At the beginning of the lab, I expect the robot to localize itself at each waypoint to adjust its position and calculate the distance and the angle for the next waypoint. However, this was not ideal, and the test results were not satisfactory. Therefore, due to running out of time, I quit using localization but just used the PID control and open loop control for the robot rotation.

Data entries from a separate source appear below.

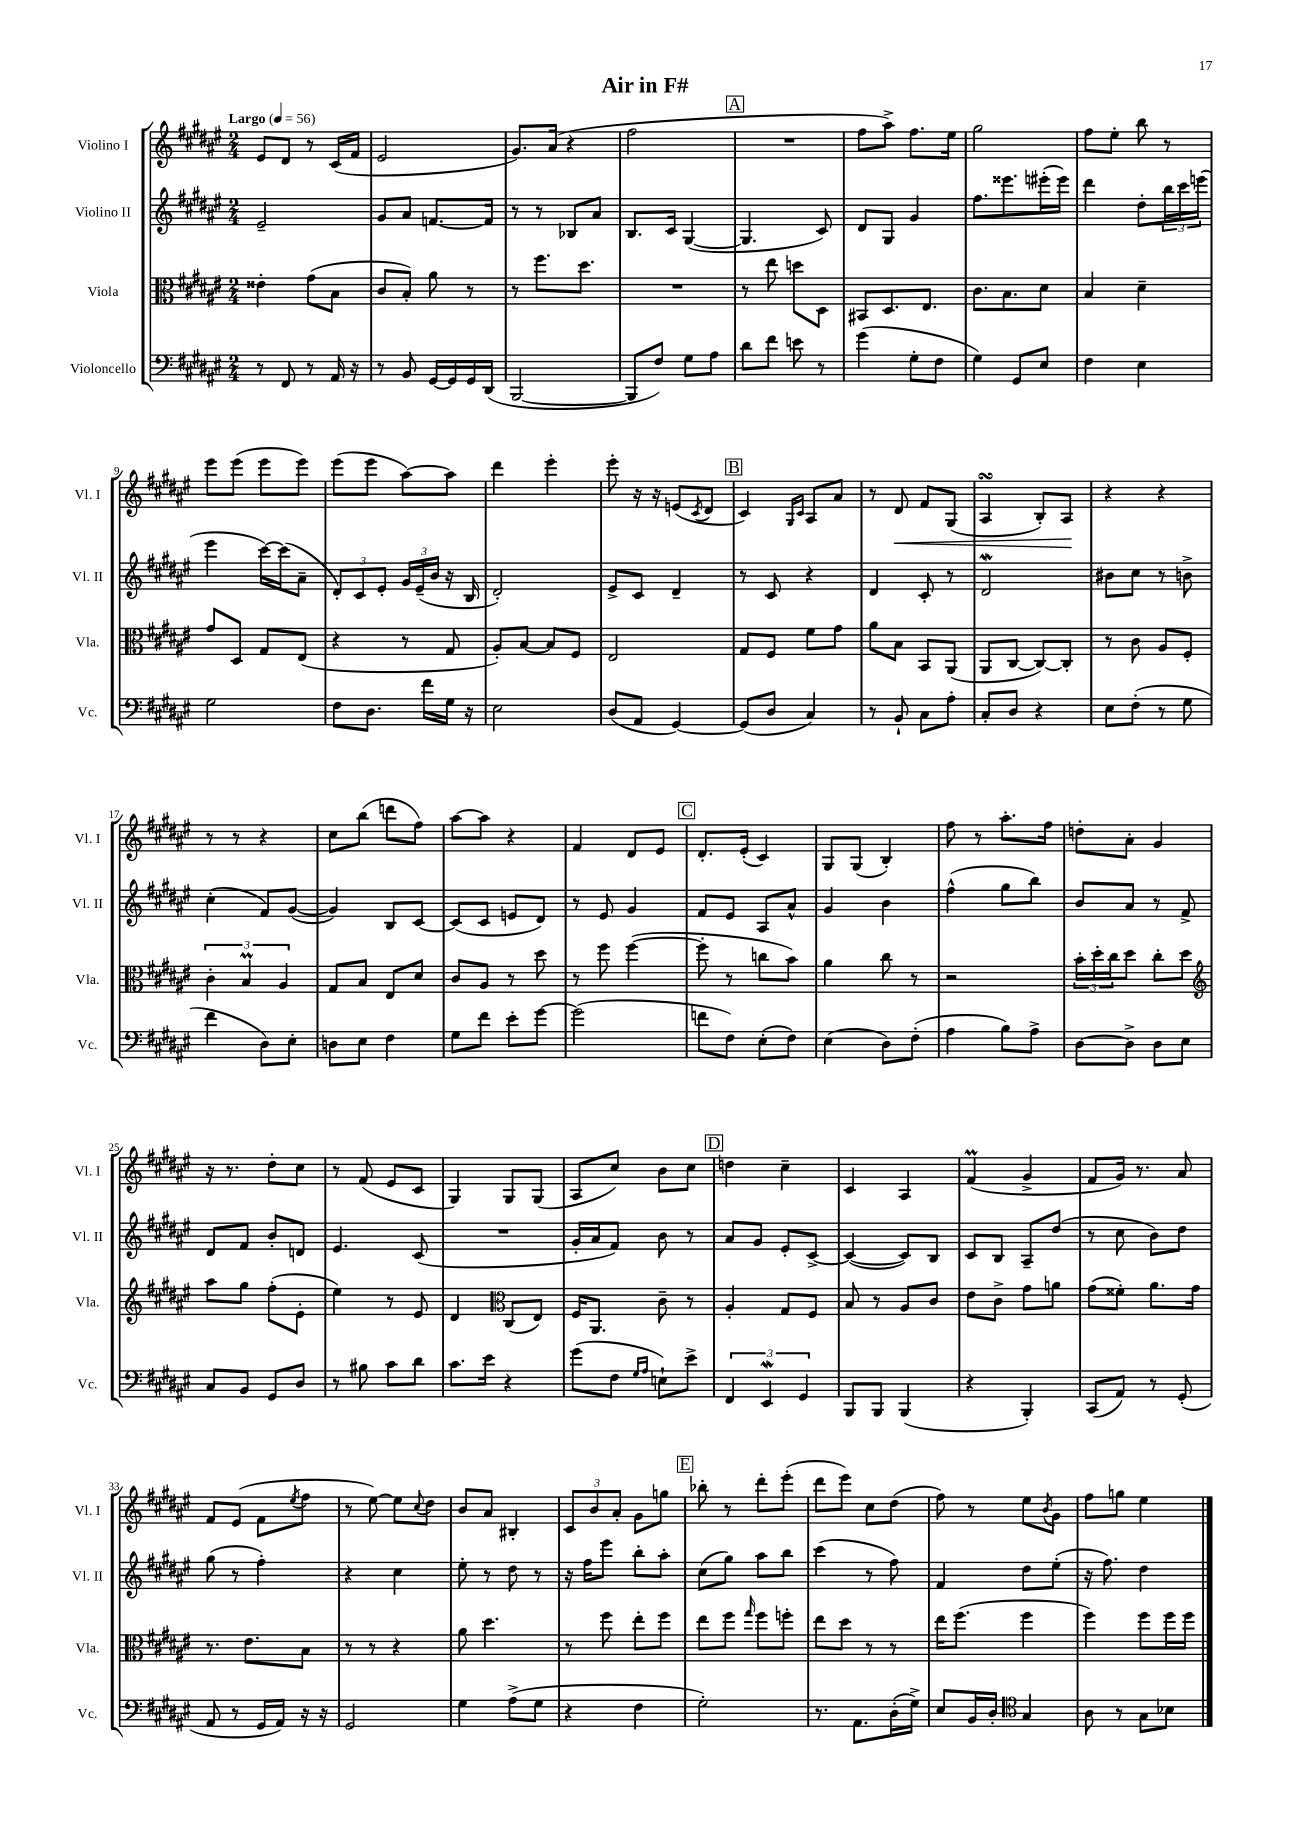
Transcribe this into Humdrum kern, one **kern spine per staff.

**kern	**kern	**kern	**kern
*staff4	*staff3	*staff2	*staff1
*clefF4	*clefC3	*clefG2	*clefG2
*k[f#c#g#d#a#e#]	*k[f#c#g#d#a#e#]	*k[f#c#g#d#a#e#]	*k[f#c#g#d#a#e#]
*M2/4	*M2/4	*M2/4	*M2/4
*MM56	*MM56	*MM56	*MM56
8r	4e##'	2e#~	8e#
8FF#	.	.	8d#
8r	(8g#	.	8r
16AA#	8B	.	(16c#
16r	.	.	16f#
=	=	=	=
8r	8c#	8g#	2e#
8BB	8B')	8a#	.
[16GG#	8a#	[8.f	.
16GG#]	.	.	.
16GG#	8r	.	.
(16DD#	.	16f]	.
=	=	=	=
[2BBB	8r	8r	8.g#)
.	8.ff#	8r	.
.	.	.	(16a#
.	.	8B-	4r
.	8.dd#	.	.
.	.	8a#	.
=	=	=	=
8BBB]	2r	8.B	2ff#
8F#)	.	.	.
.	.	16c#	.
8G#	.	([4G#	.
8A#	.	.	.
=	=	=	=
8d#	8r	4.G#]	2r
8f#	8ee#	.	.
8e	8dd	.	.
8r	8D#	8c#)	.
=	=	=	=
(4g#	8BB#	8d#	8ff#
.	8.D#	8G#	8aa#^)
8G#'	.	4g#	8.ff#
.	8.E#	.	.
8F#	.	.	.
.	.	.	16ee#
=	=	=	=
4G#)	8.c#	8.ff#	2gg#
.	8.B	8.eee##	.
8GG#	.	.	.
8E#	8d#	(16eee#'	.
.	.	16eee#)	.
=	=	=	=
4F#	4B	4ddd#	8ff#
.	.	.	8ee#'
4E#	4d#~	8dd#'	8bb
.	.	24bb	8r
.	.	24ccc#	.
.	.	(24eee	.
=	=	=	=
2G#	8g#	4eee#	8eee#
.	8D#	.	(8eee#
.	8G#	[16ccc#)	8eee#
.	.	(16ccc#]	.
.	(8E#	8a#~	8eee#)
=	=	=	=
8F#	4r	12d#')	(8eee#
.	.	12c#	.
8.D#	.	.	8eee#
.	.	12e#'	.
.	8r	24g#	[8aa#)
.	.	(24e#~	.
16f#	.	.	.
.	.	24b	.
16G#	8G#	16r	8aa#]
16r	.	16B	.
=	=	=	=
2E#	8A#')	2d#')	4ddd#
.	[8B	.	.
.	8B]	.	4eee#'
.	8F#	.	.
=	=	=	=
(8D#	2E#	8e#^	8eee#'
8AA#	.	8c#	16r
.	.	.	16r
[4GG#)	.	4d#~	(8e
.	.	.	8qc#
.	.	.	8d#
=	=	=	=
(8GG#]	8G#	8r	4c#)
8D#	8F#	8c#	.
.	.	.	16qqG#
.	.	.	16qqc#
4C#)	8f#	4r	8A#
.	8g#	.	8a#
=	=	=	=
8r	8a#	4d#	8r
8BB`	8B	.	8d#
8C#	8BB	8c#'	8f#
8A#'	(8AA#	8r	(8G#
=	=	=	=
8C#'	8AA#	2d#	4A#
8D#	[8C#	.	.
4r	8C#_)	.	8B')
.	8C#']	.	8A#
=	=	=	=
8E#	8r	8b#	4r
(8F#'	8c#	8cc#	.
8r	8A#	8r	4r
8G#	8F#'	8b^	.
=	=	=	=
4f#	6c#'	(4cc#'	8r
.	.	.	8r
.	6B	.	.
8D#)	.	8f#)	4r
.	6A#	.	.
8E#'	.	([8g#	.
=	=	=	=
8D	8G#	4g#])	8cc#
8E#	8B	.	(8bb
4F#	8E#	8B	8ddd
.	8d#	[8c#	8ff#)
=	=	=	=
8G#	8c#	(8c#]	[8aa#
8f#	8A#	8c#	8aa#]
8e#'	8r	8e	4r
[8g#	8dd#	8d#)	.
=	=	=	=
(2g#]	8r	8r	4f#
.	8ff#	8e#	.
.	([4ff#	4g#	8d#
.	.	.	8e#
=	=	=	=
8f	8ff#']	8f#	8.d#'
8F#)	8r	8e#	.
.	.	.	(16e#'
(8E#'	8cc	8A#	4c#)
8F#)	8b)	8a#^^	.
=	=	=	=
(4E#	4a#	4g#	8G#
.	.	.	(8G#
8D#)	8cc#	4b	4B')
(8F#'	8r	.	.
=	=	=	=
4A#	2r	(4ff#^^	8ff#
.	.	.	8r
8B)	.	8gg#	8.aa#'
8A#^	.	8bb)	.
.	.	.	16ff#
=	=	=	=
[8D#	24b'	8b	8dd'
.	24dd#'	.	.
.	24cc#	.	.
8D#^]	8dd#	8a#	8a#'
8D#	8cc#'	8r	4g#
8E#	8dd#	8f#^	.
=	=	=	=
*	*clefG2	*	*
8C#	8aa#	8d#	16r
.	.	.	8.r
8BB	8gg#	8f#	.
8GG#	(8ff#'	8b'	8dd#'
8D#	8e#'	8d	8cc#
=	=	=	=
8r	4ee#)	4.e#	8r
8B#	.	.	(8f#
8c#	8r	.	8e#
8d#	8e#	(8c#	8c#
=	=	=	=
8.c#	4d#	2r	4G#)
16e#	.	.	.
*	*clefC3	*	*
4r	(8C#	.	8G#
.	8E#)	.	(8G#
=	=	=	=
(8g#	16F#	16g#'	8A#
.	8.AA#	16a#	.
8F#	.	8f#)	8cc#)
16qqG#	.	.	.
16qqA#	.	.	.
8E`)	8c#~	8b	8b
8e#^	8r	8r	8cc#
=	=	=	=
6FF#	4A#'	8a#	4dd
.	.	8g#	.
6EE#	.	.	.
.	8G#	8e#'	4cc#~
6GG#	.	.	.
.	8F#	[8c#^	.
=	=	=	=
8BBB	8B	(4c#_	4c#
8BBB	8r	.	.
(4BBB	8A#	8c#])	4A#
.	8c#	8B	.
=	=	=	=
4r	8e#	8c#	(4f#
.	8c#^	8B	.
4BBB')	8g#	8A#~	4g#^
.	8a	(8dd#	.
=	=	=	=
(8CC#	(8g#	8r	8f#
8AA#)	8f##')	8cc#	16g#)
.	.	.	8.r
8r	8.a#	8b)	.
(8GG#'	.	8dd#	8a#
.	16g#	.	.
=	=	=	=
8AA#	8.r	(8gg#	8f#
8r	.	8r	(8e#
.	8.e#	.	.
16GG#	.	4ff#')	8f#
16AA#)	.	.	.
.	.	.	8qee#
16r	8B	.	8ff#
16r	.	.	.
=	=	=	=
2GG#	8r	4r	8r
.	8r	.	[8ee#)
.	4r	4cc#	8ee#]
.	.	.	8qqcc#
.	.	.	8dd#
=	=	=	=
4G#	8a#	8ee#'	8b
.	4.dd#	8r	8a#
(8A#^	.	8dd#	4B#'
8G#	.	8r	.
=	=	=	=
4r	8r	16r	12c#
.	.	16ff#	.
.	.	.	12b
.	8ff#	8eee#	.
.	.	.	12a#'
4F#	8ee#'	8bb'	8g#
.	8ff#	8aa#'	8gg
=	=	=	=
2G#')	8ee#	(8cc#	8bb-'
.	8ff#	8gg#)	8r
.	16qqgg#	.	.
.	8ff#	8aa#	8ddd#'
.	8ff'	8bb	(8eee#'
=	=	=	=
8.r	8ee#	(4ccc#	8ddd#
.	8dd#	.	8eee#)
8.AA#	.	.	.
.	8r	8r	8cc#
(16D#'	8r	8ff#)	(8dd#
16G#^)	.	.	.
=	=	=	=
8E#	16ee#	4f#	8ff#)
.	(8.ff#	.	.
16BB	.	.	8r
16D#'	.	.	.
*clefC4	*	*	*
4G#	4ff#	8dd#	8ee#
.	.	.	8qb
.	.	(8ee#'	8g#
=	=	=	=
8A#	4ff#)	16r	8ff#
.	.	8.ff#)	.
8r	.	.	8gg
8G#	8ff#	4dd#	4ee#
8B-	16ff#	.	.
.	16ff#	.	.
==	==	==	==
*-	*-	*-	*-
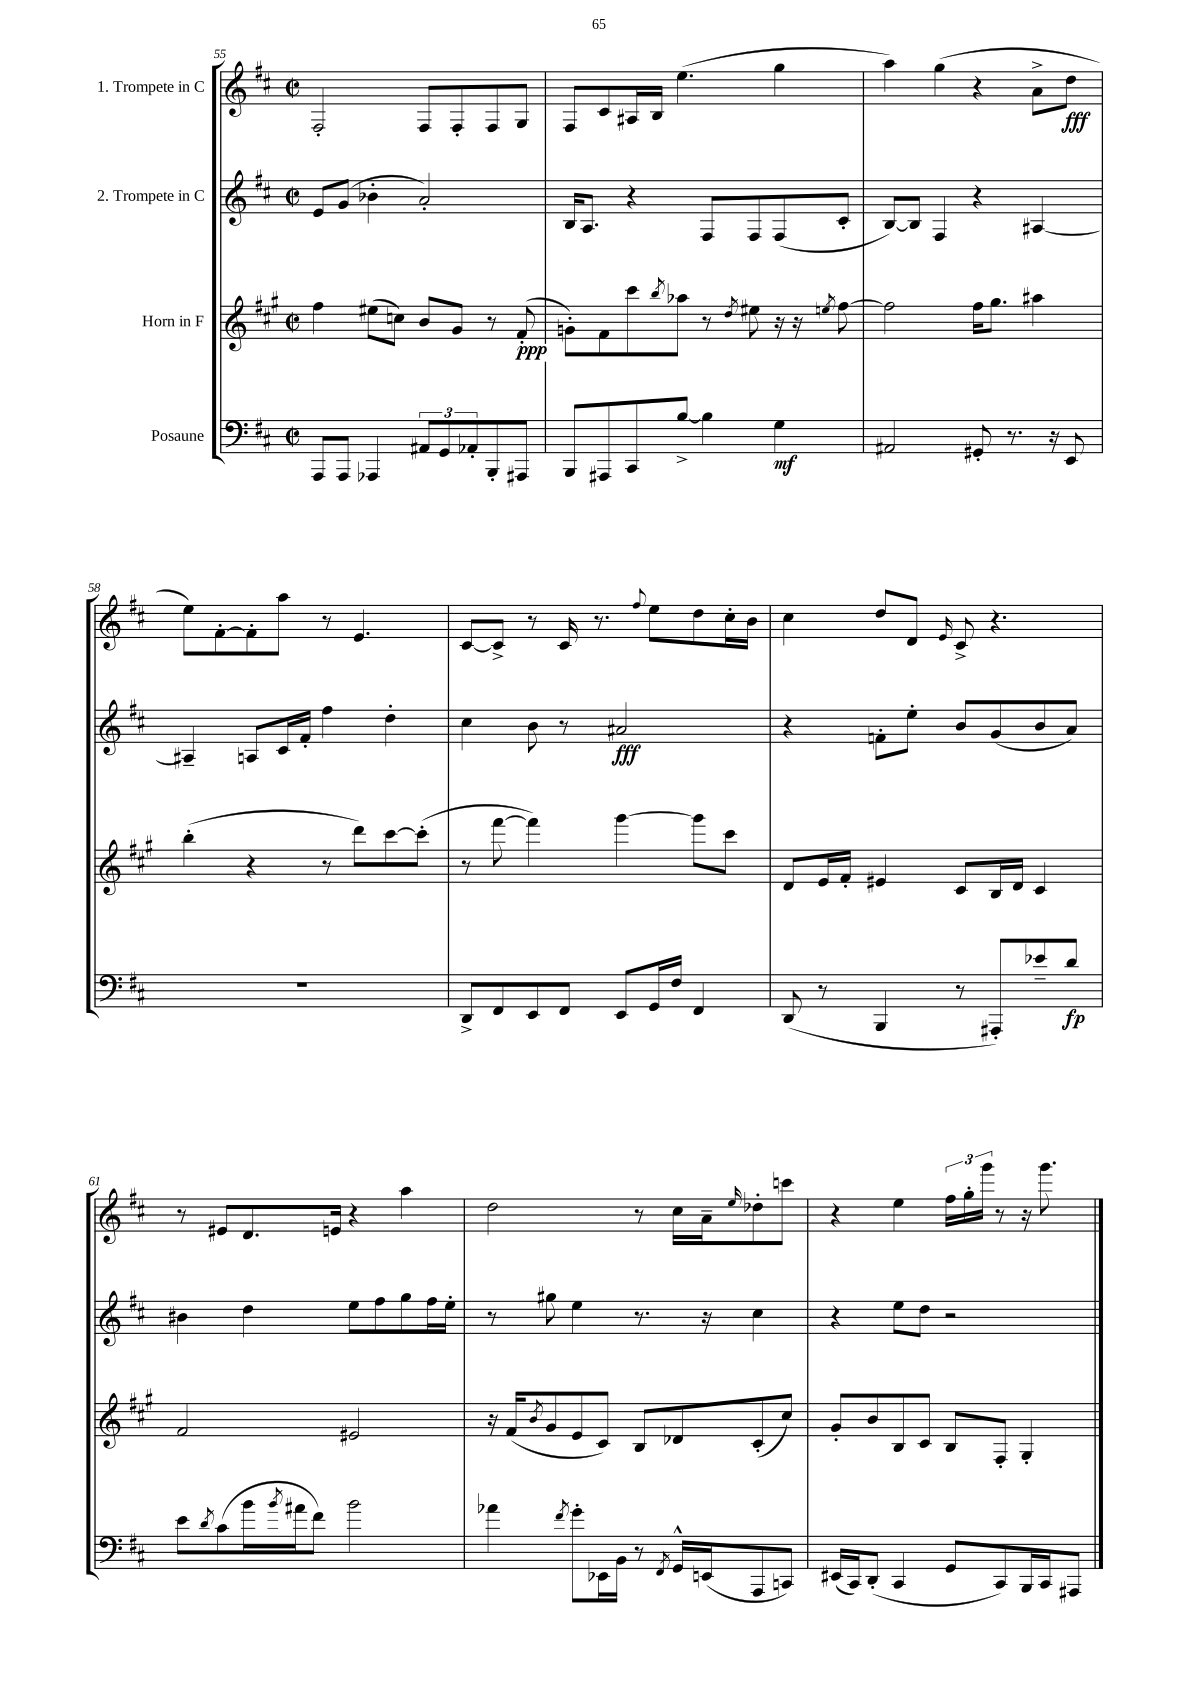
<<
\new StaffGroup <<
\new Staff = "s0" \with { instrumentName = "1. Trompete in C" } {
    \clef treble \key d \major \defaultTimeSignature \time 2/2
    fis2-. fis8 fis8-. fis8 g8 |
    fis8 cis'8 ais16 b16 e''4.( g''4 |
    a''4) g''4( r4 a'8-> d''8\fff |
    e''8) fis'8~-. fis'8-. a''8 r8 e'4. |
    cis'8~ cis'8-> r8 cis'16 r8. \appoggiatura { fis''8 } e''8 d''8 cis''16-. b'16 |
    cis''4 d''8 d'8 \grace { e'16 } cis'8-> r4. |
    r8 eis'8 d'8. e'16 r4 a''4 |
    d''2 r8 cis''16 a'16-- \grace { e''16 } des''8-. c'''8 |
    r4 e''4 \tuplet 3/2 { fis''16 g''16-. g'''16 } r8 r16 g'''8. \bar "|." |
}
\new Staff = "s1" \with { instrumentName = "2. Trompete in C" } {
    \clef treble \key d \major \defaultTimeSignature \time 2/2
    e'8 g'8( bes'4-. a'2-.) |
    b16 a8. r4 fis8 fis8 fis8( cis'8-. |
    b8~) b8 fis4 r4 ais4~ |
    ais4-- a8 cis'16 fis'16-. fis''4 d''4-. |
    cis''4 b'8 r8 ais'2\fff |
    r4 f'8-. e''8-. b'8 g'8( b'8 a'8) |
    bis'4 d''4 e''8 fis''8 g''8 fis''16 e''16-. |
    r8 gis''8 e''4 r8. r16 cis''4 |
    r4 e''8 d''8 r2 \bar "|." |
}
\new Staff = "s2" \with { instrumentName = "Horn in F" } {
    \clef treble \key a \major \defaultTimeSignature \time 2/2
    fis''4 eis''8( c''8) b'8 gis'8 r8 fis'8-.\ppp( |
    g'8-.) fis'8 cis'''8 \acciaccatura { b''8 } aes''8 r8 \acciaccatura { d''8 } eis''8 r16 r16 \acciaccatura { e''8 } fis''8~ |
    fis''2 fis''16 gis''8. ais''4 |
    b''4-.( r4 r8 d'''8) cis'''8~ cis'''8-.( |
    r8 fis'''8~ fis'''4) gis'''4~ gis'''8 cis'''8 |
    d'8 e'16 fis'16-. eis'4 cis'8 b16 d'16 cis'4 |
    fis'2 eis'2 |
    r16 fis'16( \acciaccatura { b'8 } gis'8 e'8 cis'8) b8 des'8 cis'8-.( cis''8) |
    gis'8-. b'8 b8 cis'8 b8 fis8-. gis4-. \bar "|." |
}
\new Staff = "s3" \with { instrumentName = "Posaune" } {
    \clef bass \key d \major \defaultTimeSignature \time 2/2
    a,,8 a,,8 aes,,4 \tuplet 3/2 { ais,8 g,8 aes,8-. } b,,8-. ais,,8 |
    b,,8 ais,,8 cis,8 b8~-> b4 g4\mf |
    ais,2 gis,8-. r8. r16 e,8 |
    R1 |
    d,8-> fis,8 e,8 fis,8 e,8 g,16 fis16 fis,4 |
    d,8( r8 b,,4 r8 ais,,8-.) ees'8-- d'8\fp |
    e'8 \acciaccatura { d'8 } cis'8( b'16 \acciaccatura { b'8 } ais'16 fis'8) b'2 |
    aes'4 \acciaccatura { fis'8 } g'8-. ees,16 b,16 r8 \acciaccatura { fis,8 } g,16-^ e,16( a,,8 c,8) |
    eis,16( cis,16) d,8-.( cis,4 g,8 cis,8) b,,16 cis,16 ais,,8 \bar "|." |
}
>>
>>
\layout { \context { \Score currentBarNumber = #55 } }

From figure below, we can see that at the first four waypoints the robot needs to rotate 45 degrees and the left three waypoints the robot needs to rotate 90 degrees. I used open loop to control this.
The main functions we will use are forward, back, turn left and right. Forward made robot go forward, back made robot adjust the distance. Turn left and right is used to adjust the angle.
There were too many people testing the robot and more importantly, my robot is not working well. Due to other courses final exams, I did not have the enough time to debug. The performance was so poor that I did not record a video for it.